I ask of you; what are the relative merits of each approach?


Solution

  • The biggest difference is how the branch names are recorded in the history. With named branches the branch name is embedded in each changeset and will thus become an immutable part of the history. With clones there will be no permanent record of where a particular changeset came from.

    This means that clones are great for quick experiments where you don't want to record a branch name, and named branches are good for long term branches ("1.x", "2.x" and similar).

    Note also that a single repository can easily accommodate multiple light-weight branches in Mercurial. Such in–repository branches can be bookmarked so that you can easily find them again. Let's say that you have cloned the company repository when it looked like this:

    [a] --- [b]
    

    You hack away and make [x] and [y]:

    [a] --- [b] --- [x] --- [y]
    

    Mean while someone puts [c] and [d] into the repository, so when you pull you get a history graph like this:

                [x] --- [y]
               /
    [a] --- [b] --- [c] --- [d]
    

    Here there are two heads in a single repository. Your working copy will always reflect a single changeset, the so-called working copy parent changeset. Check this with:

    % hg parents
    

    Let's say that it reports [y]. You can see the heads with

    % hg heads
    

    and this will report [y] and [d]. If you want to update your repository to a clean checkout of [d], then simply do (substitute [d] with the revision number for [d]):

    % hg update --clean [d]
    

    You will then see that hg parents report [d]. This means that your next commit will have [d] as parent. You can thus fix a bug you've noticed in the main branch and create changeset [e]:

                [x] --- [y]
               /
    [a] --- [b] --- [c] --- [d] --- [e]
    

    To push changeset [e] only, you need to do

    % hg push -r [e]
    

    where [e] is the changeset hash. By default hg push will simply compare the repositories and see that [x], [y], and [e] are missing, but you might not want to share [x] and [y] yet.

    If the bugfix also effects you, you want to merge it with your feature branch:

    % hg update [y]
    % hg merge
    

    That will leave your repository graph looking like this:

                [x] --- [y] ----------- [z]
               /                       /
    [a] --- [b] --- [c] --- [d] --- [e]
    

    where [z] is the merge between [y] and [e]. You could also have opted to throw the branch away:

    % hg strip [x]
    

    My main point of this story is this: a single clone can easily represent several tracks of development. This has always been true for "plain hg" without using any extensions. The bookmarks extension is a great help, though. It will allow you to assign names (bookmarks) to changesets. In the case above you will want a bookmark on your development head and one on the upstream head.

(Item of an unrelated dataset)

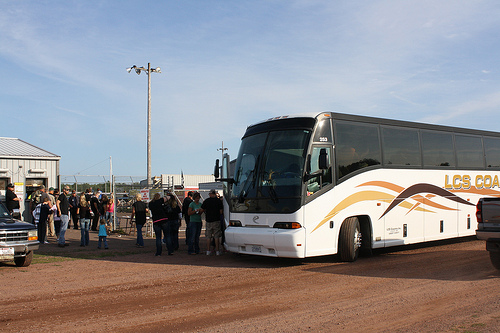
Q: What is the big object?
A: Travel bus.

Bookmarks can be pushed and pulled with Mercurial 1.6 and have become a built-in feature in Mercurial 1.8.

    If you had opted to make two clones, your development clone would have looked like this after making [x] and [y]:

    [a] --- [b] --- [x] --- [y]
    

    And your upstream clone will contain:

    [a] --- [b] --- [c] --- [d]
    

    You now notice the bug and fix it. Here you don't have to hg update since the upstream clone is ready to use. You commit and create [e]:

    [a] --- [b] --- [c] --- [d] --- [e]
    

    To include the bugfix in your development clone you pull it in there:

    [a] --- [b] --- [x] --- [y]
               \
                [c] --- [d] --- [e]
    

    and merge:

    [a] --- [b] --- [x] --- [y] --- [z]
               \                   /
                [c] --- [d] --- [e]
    

    The graph might looks different, but it has the same structure and the end result is the same. Using the clones you had to do a little less mental bookkeeping.

    Named branches didn't really come into the picture here because they are quite optional. Mercurial itself was developed using two clones for years before we switched to using named branches. We maintain a branch called 'stable' in addition to the 'default' branch and make our releases based on the 'stable' branch. See the standard branching page in the wiki for a description of the recommended workflow.